* WHAT THE EXERCISE ASKS *
Look through the data and write out every line with the word "coded" in it.

Stored entries
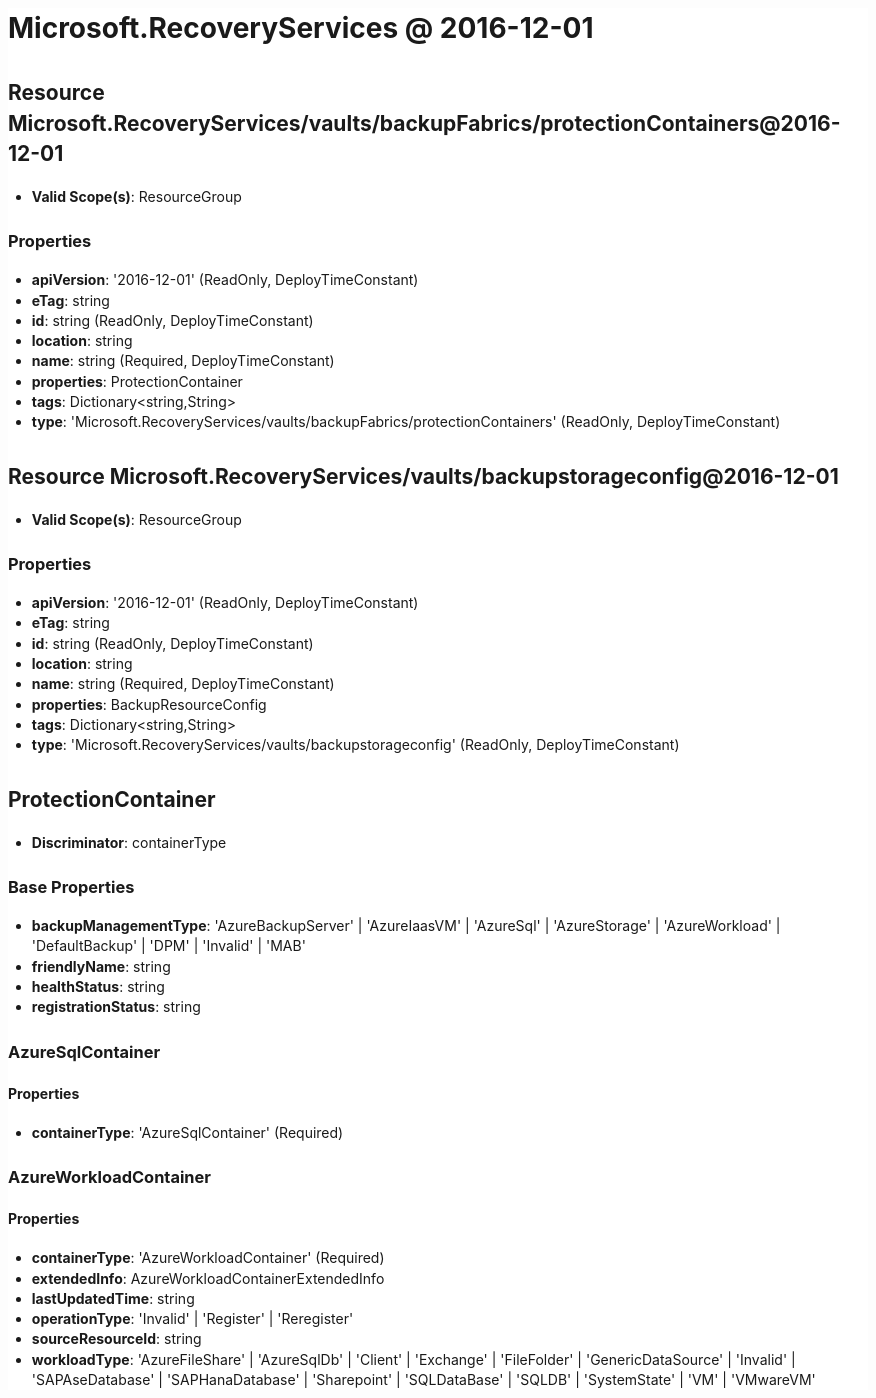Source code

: # Microsoft.RecoveryServices @ 2016-12-01

## Resource Microsoft.RecoveryServices/vaults/backupFabrics/protectionContainers@2016-12-01
* **Valid Scope(s)**: ResourceGroup
### Properties
* **apiVersion**: '2016-12-01' (ReadOnly, DeployTimeConstant)
* **eTag**: string
* **id**: string (ReadOnly, DeployTimeConstant)
* **location**: string
* **name**: string (Required, DeployTimeConstant)
* **properties**: ProtectionContainer
* **tags**: Dictionary<string,String>
* **type**: 'Microsoft.RecoveryServices/vaults/backupFabrics/protectionContainers' (ReadOnly, DeployTimeConstant)

## Resource Microsoft.RecoveryServices/vaults/backupstorageconfig@2016-12-01
* **Valid Scope(s)**: ResourceGroup
### Properties
* **apiVersion**: '2016-12-01' (ReadOnly, DeployTimeConstant)
* **eTag**: string
* **id**: string (ReadOnly, DeployTimeConstant)
* **location**: string
* **name**: string (Required, DeployTimeConstant)
* **properties**: BackupResourceConfig
* **tags**: Dictionary<string,String>
* **type**: 'Microsoft.RecoveryServices/vaults/backupstorageconfig' (ReadOnly, DeployTimeConstant)

## ProtectionContainer
* **Discriminator**: containerType
### Base Properties
* **backupManagementType**: 'AzureBackupServer' | 'AzureIaasVM' | 'AzureSql' | 'AzureStorage' | 'AzureWorkload' | 'DefaultBackup' | 'DPM' | 'Invalid' | 'MAB'
* **friendlyName**: string
* **healthStatus**: string
* **registrationStatus**: string
### AzureSqlContainer
#### Properties
* **containerType**: 'AzureSqlContainer' (Required)

### AzureWorkloadContainer
#### Properties
* **containerType**: 'AzureWorkloadContainer' (Required)
* **extendedInfo**: AzureWorkloadContainerExtendedInfo
* **lastUpdatedTime**: string
* **operationType**: 'Invalid' | 'Register' | 'Reregister'
* **sourceResourceId**: string
* **workloadType**: 'AzureFileShare' | 'AzureSqlDb' | 'Client' | 'Exchange' | 'FileFolder' | 'GenericDataSource' | 'Invalid' | 'SAPAseDatabase' | 'SAPHanaDatabase' | 'Sharepoint' | 'SQLDataBase' | 'SQLDB' | 'SystemState' | 'VM' | 'VMwareVM'
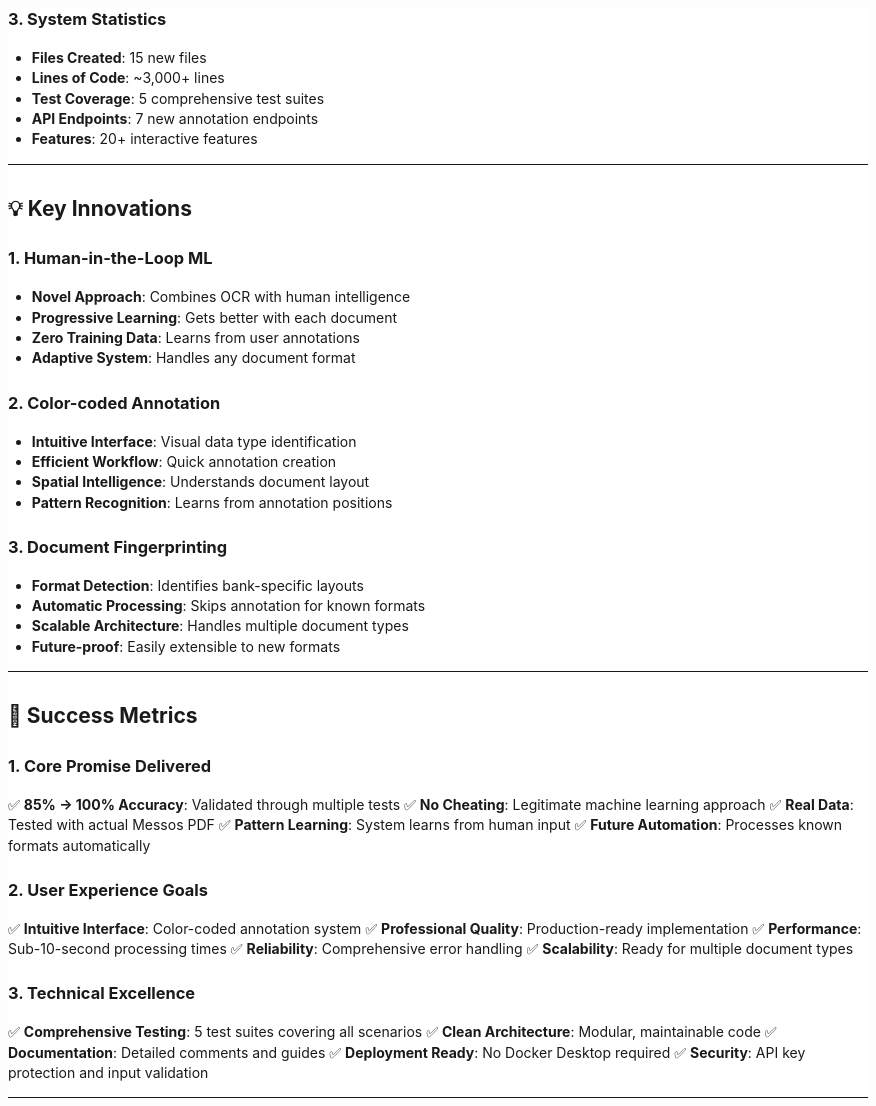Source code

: ### **3. System Statistics**
- **Files Created**: 15 new files
- **Lines of Code**: ~3,000+ lines
- **Test Coverage**: 5 comprehensive test suites
- **API Endpoints**: 7 new annotation endpoints
- **Features**: 20+ interactive features

---

## 💡 **Key Innovations**

### **1. Human-in-the-Loop ML**
- **Novel Approach**: Combines OCR with human intelligence
- **Progressive Learning**: Gets better with each document
- **Zero Training Data**: Learns from user annotations
- **Adaptive System**: Handles any document format

### **2. Color-coded Annotation**
- **Intuitive Interface**: Visual data type identification
- **Efficient Workflow**: Quick annotation creation
- **Spatial Intelligence**: Understands document layout
- **Pattern Recognition**: Learns from annotation positions

### **3. Document Fingerprinting**
- **Format Detection**: Identifies bank-specific layouts
- **Automatic Processing**: Skips annotation for known formats
- **Scalable Architecture**: Handles multiple document types
- **Future-proof**: Easily extensible to new formats

---

## 🎉 **Success Metrics**

### **1. Core Promise Delivered**
✅ **85% → 100% Accuracy**: Validated through multiple tests
✅ **No Cheating**: Legitimate machine learning approach
✅ **Real Data**: Tested with actual Messos PDF
✅ **Pattern Learning**: System learns from human input
✅ **Future Automation**: Processes known formats automatically

### **2. User Experience Goals**
✅ **Intuitive Interface**: Color-coded annotation system
✅ **Professional Quality**: Production-ready implementation
✅ **Performance**: Sub-10-second processing times
✅ **Reliability**: Comprehensive error handling
✅ **Scalability**: Ready for multiple document types

### **3. Technical Excellence**
✅ **Comprehensive Testing**: 5 test suites covering all scenarios
✅ **Clean Architecture**: Modular, maintainable code
✅ **Documentation**: Detailed comments and guides
✅ **Deployment Ready**: No Docker Desktop required
✅ **Security**: API key protection and input validation

---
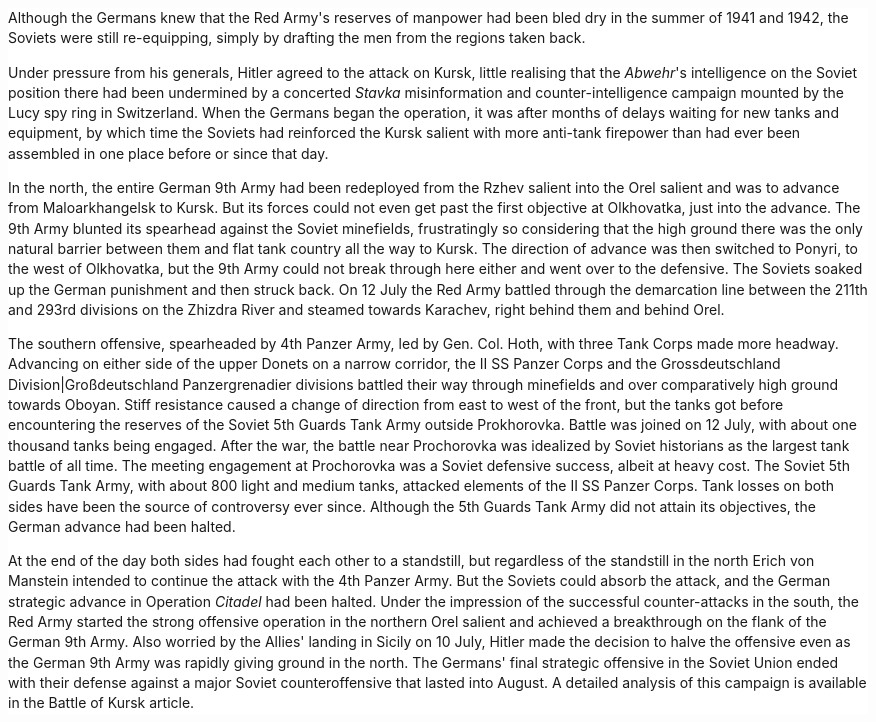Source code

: Although the Germans knew that the Red Army's reserves of manpower had
been bled dry in the summer of 1941 and 1942, the Soviets were still
re-equipping, simply by drafting the men from the regions taken back.

Under pressure from his generals, Hitler agreed to the attack on Kursk,
little realising that the *Abwehr*'s intelligence on the Soviet position
there had been undermined by a concerted *Stavka* misinformation and
counter-intelligence campaign mounted by the Lucy spy ring in
Switzerland. When the Germans began the operation, it was after months
of delays waiting for new tanks and equipment, by which time the Soviets
had reinforced the Kursk salient with more anti-tank firepower than had
ever been assembled in one place before or since that day.

In the north, the entire German 9th Army had been redeployed from the
Rzhev salient into the Orel salient and was to advance from
Maloarkhangelsk to Kursk. But its forces could not even get past the
first objective at Olkhovatka, just into the advance. The 9th Army
blunted its spearhead against the Soviet minefields, frustratingly so
considering that the high ground there was the only natural barrier
between them and flat tank country all the way to Kursk. The direction
of advance was then switched to Ponyri, to the west of Olkhovatka, but
the 9th Army could not break through here either and went over to the
defensive. The Soviets soaked up the German punishment and then struck
back. On 12 July the Red Army battled through the demarcation line
between the 211th and 293rd divisions on the Zhizdra River and steamed
towards Karachev, right behind them and behind Orel.

The southern offensive, spearheaded by 4th Panzer Army, led by Gen. Col.
Hoth, with three Tank Corps made more headway. Advancing on either side
of the upper Donets on a narrow corridor, the II SS Panzer Corps and the
Grossdeutschland Division|Großdeutschland Panzergrenadier divisions
battled their way through minefields and over comparatively high ground
towards Oboyan. Stiff resistance caused a change of direction from east
to west of the front, but the tanks got before encountering the reserves
of the Soviet 5th Guards Tank Army outside Prokhorovka. Battle was
joined on 12 July, with about one thousand tanks being engaged. After
the war, the battle near Prochorovka was idealized by Soviet historians
as the largest tank battle of all time. The meeting engagement at
Prochorovka was a Soviet defensive success, albeit at heavy cost. The
Soviet 5th Guards Tank Army, with about 800 light and medium tanks,
attacked elements of the II SS Panzer Corps. Tank losses on both sides
have been the source of controversy ever since. Although the 5th Guards
Tank Army did not attain its objectives, the German advance had been
halted.

At the end of the day both sides had fought each other to a standstill,
but regardless of the standstill in the north Erich von Manstein
intended to continue the attack with the 4th Panzer Army. But the
Soviets could absorb the attack, and the German strategic advance in
Operation *Citadel* had been halted. Under the impression of the
successful counter-attacks in the south, the Red Army started the strong
offensive operation in the northern Orel salient and achieved a
breakthrough on the flank of the German 9th Army. Also worried by the
Allies' landing in Sicily on 10 July, Hitler made the decision to halve
the offensive even as the German 9th Army was rapidly giving ground in
the north. The Germans' final strategic offensive in the Soviet Union
ended with their defense against a major Soviet counteroffensive that
lasted into August. A detailed analysis of this campaign is available in
the Battle of Kursk article.
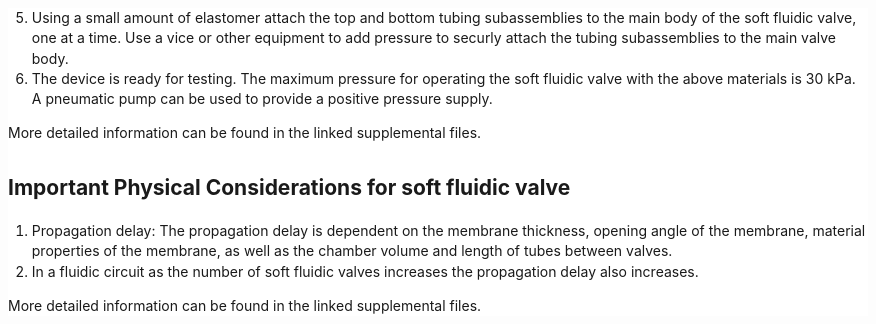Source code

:5. Using a small amount of elastomer attach the top and bottom tubing subassemblies to the main body of the soft fluidic valve, one at a time. Use a vice or other equipment to add pressure to securly attach the tubing subassemblies to the main valve body. 
7. The device is ready for testing. The maximum pressure for operating the soft fluidic valve with the above materials is 30 kPa. A pneumatic pump can be used to provide a positive pressure supply. 

More detailed information can be found in the linked supplemental files.

## Important Physical Considerations for soft fluidic valve
1. Propagation delay: The propagation delay is dependent on the membrane thickness, opening angle of the membrane, material properties of the membrane, as well as the chamber volume and length of tubes between valves.
2. In a fluidic circuit as the number of soft fluidic valves increases the propagation delay also increases.

More detailed information can be found in the linked supplemental files.

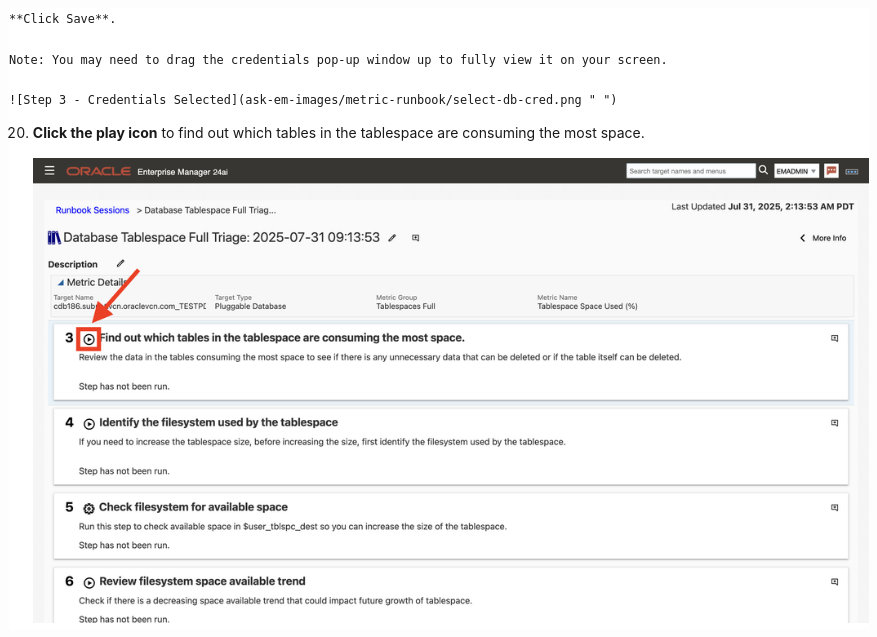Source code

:     **Click Save**.

    Note: You may need to drag the credentials pop-up window up to fully view it on your screen.

    ![Step 3 - Credentials Selected](ask-em-images/metric-runbook/select-db-cred.png " ")

20. **Click the play icon** to find out which tables in the tablespace are consuming the most space.

    ![Step 3 - Click play icon](ask-em-images/metric-runbook/play-step-3.png " ")
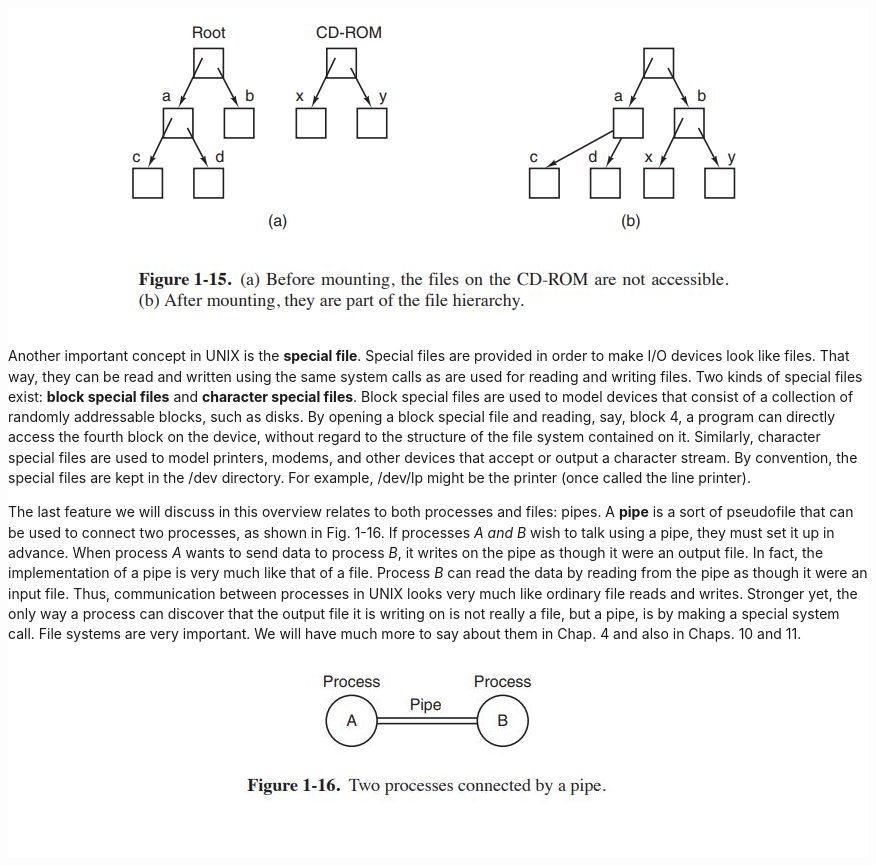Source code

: <p  align = "center"><img src = "Figure15.JPG"></p>

Another important concept in UNIX is the **special file**. Special files are provided
in order to make I/O devices look like files. That way, they can be read and
written using the same system calls as are used for reading and writing files. Two
kinds of special files exist: **block special files** and **character special files**. Block
special files are used to model devices that consist of a collection of randomly addressable
blocks, such as disks. By opening a block special file and reading, say,
block 4, a program can directly access the fourth block on the device, without
regard to the structure of the file system contained on it. Similarly, character special
files are used to model printers, modems, and other devices that accept or output
a character stream. By convention, the special files are kept in the /dev directory.
For example, /dev/lp might be the printer (once called the line printer).

The last feature we will discuss in this overview relates to both processes and
files: pipes. A **pipe** is a sort of pseudofile that can be used to connect two processes,
as shown in Fig. 1-16. If processes *A and B* wish to talk using a pipe, they
must set it up in advance. When process *A* wants to send data to process *B*, it writes
on the pipe as though it were an output file. In fact, the implementation of a pipe is
very much like that of a file. Process *B* can read the data by reading from the pipe
as though it were an input file. Thus, communication between processes in UNIX
looks very much like ordinary file reads and writes. Stronger yet, the only way a
process can discover that the output file it is writing on is not really a file, but a
pipe, is by making a special system call. File systems are very important. We will
have much more to say about them in Chap. 4 and also in Chaps. 10 and 11.

<p  align = "center"><img src = "Figure16.JPG"></p>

* SOLVED EXERCISE *
### **2. Color-coded Annotation**
✅ **Intuitive Interface**: Color-coded annotation system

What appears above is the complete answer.